I did two tests on ShuffleNet V2 x0.5 with batch size 142 and 566. I chose this model because the dependence on it is the most visible. Here are the results:

For batch_size=566:
Dataset: 1188
Dataloader: 3
Train time: 4.74889 s
Total Sample time: 0.20170 s
Total Data time: 4.49197 s
Total Prediction time: 0.06613 s
Total Loss time: 0.00386 s
Total ZeroGrad time: 0.00027 s
Total Backward time: 0.00483 s
Total Step time: 0.00048 s

For batch_size=142:
Dataset: 1188
Dataloader: 9
Train time: 2.70721 s
Total Sample time: 0.20925 s
Total Data time: 2.44183 s
Total Prediction time: 0.09259 s
Total Loss time: 0.00435 s
Total ZeroGrad time: 0.00082 s
Total Backward time: 0.00579 s
Total Step time: 0.00109 s

I named it data time, but I dont know for sure whats going on between one iteration and another.
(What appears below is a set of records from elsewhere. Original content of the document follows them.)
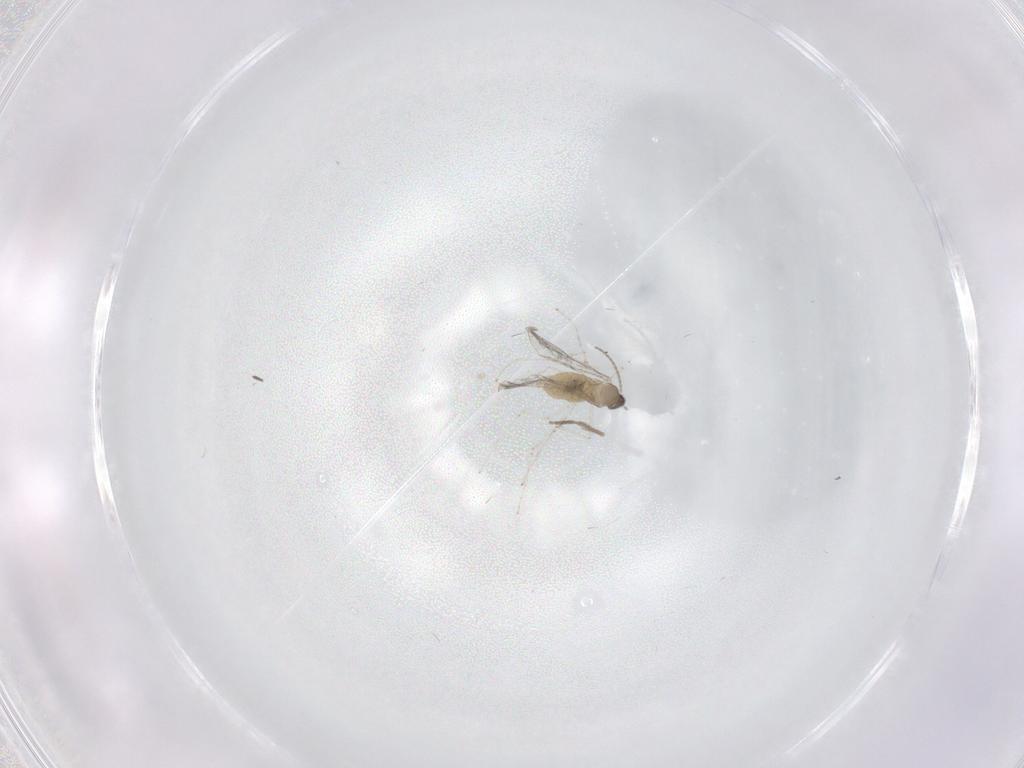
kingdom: Animalia
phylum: Arthropoda
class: Insecta
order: Diptera
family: Cecidomyiidae
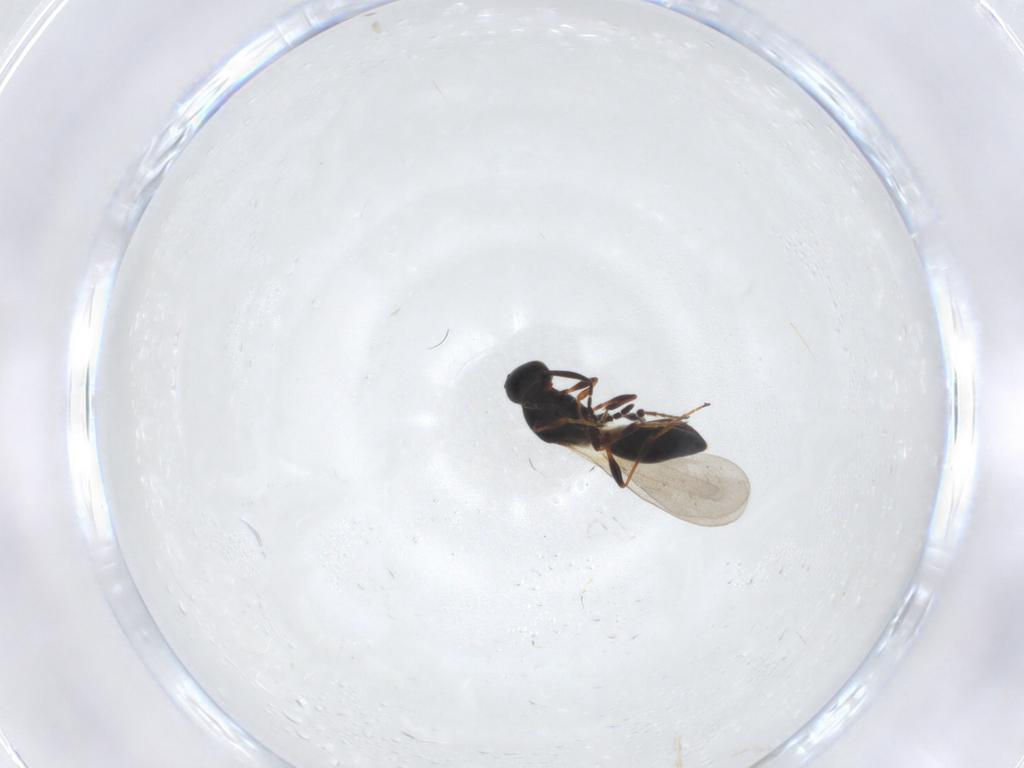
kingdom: Animalia
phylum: Arthropoda
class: Insecta
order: Hymenoptera
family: Platygastridae
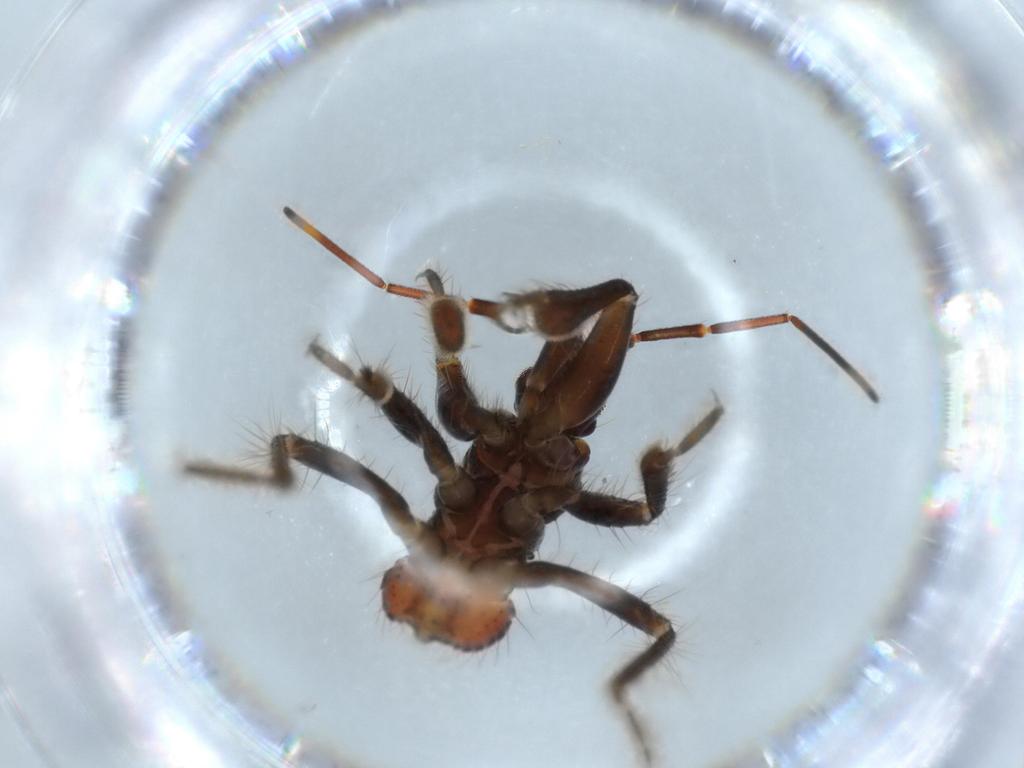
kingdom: Animalia
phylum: Arthropoda
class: Insecta
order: Hemiptera
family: Reduviidae
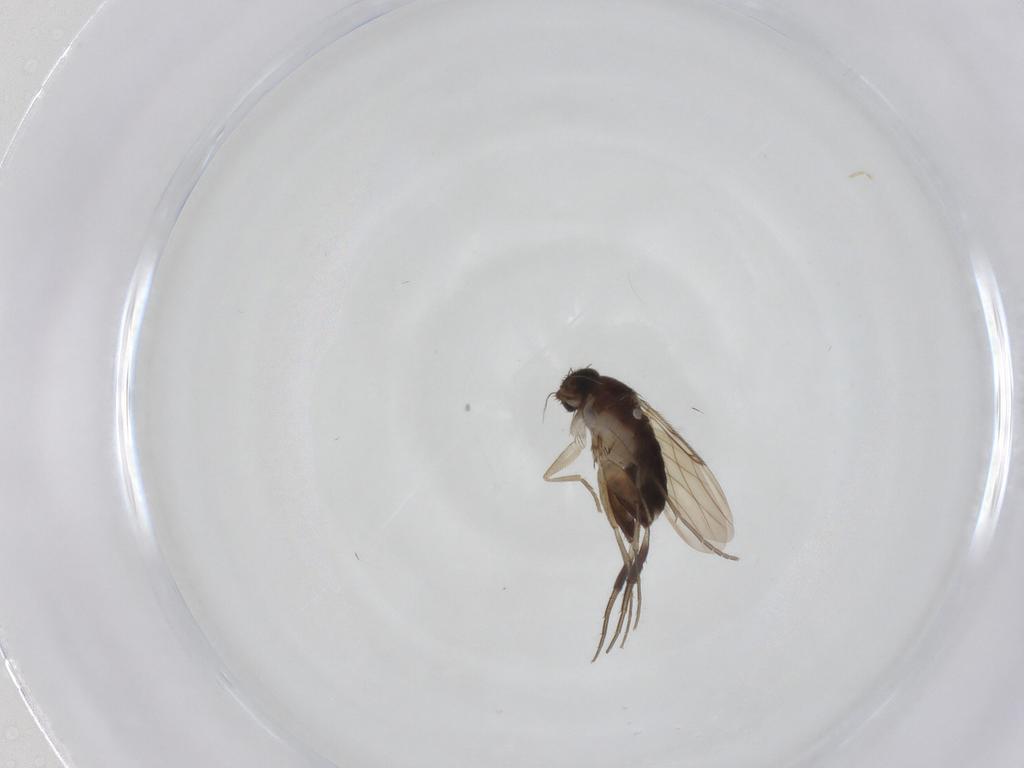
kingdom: Animalia
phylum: Arthropoda
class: Insecta
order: Diptera
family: Phoridae
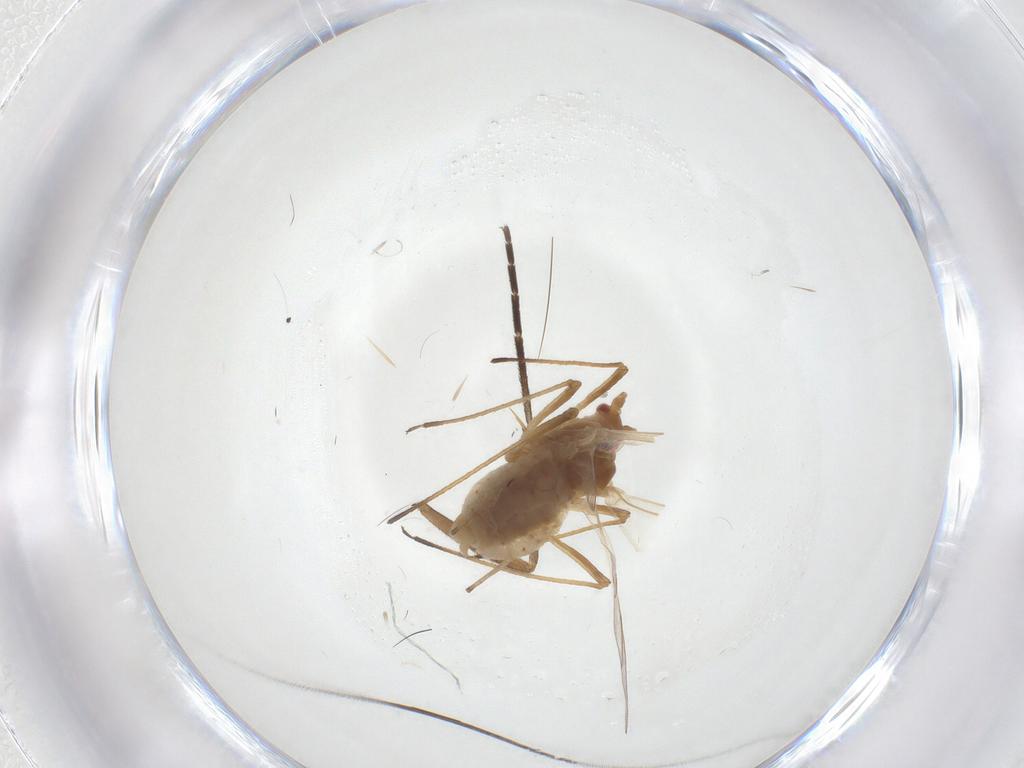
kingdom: Animalia
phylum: Arthropoda
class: Insecta
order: Hemiptera
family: Aphididae
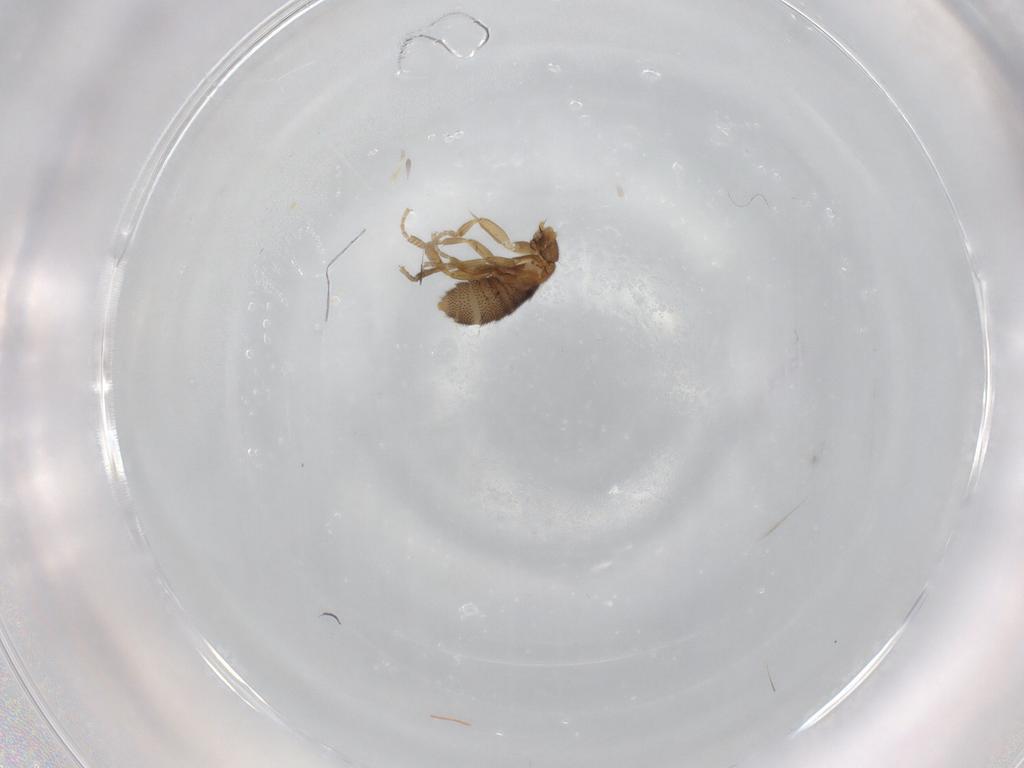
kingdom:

I suspect its time of loading single batch from dataloader, but then why profiler shows it’s only small part of time?

CUDA operations are executed asynchronously, so you would have to synchronize the code via torch.cuda.synchronize() before starting and stopping the timers. Alternatively, you might want to use torch.utils.benchmark, which would add warmup iterations and synchronize for you.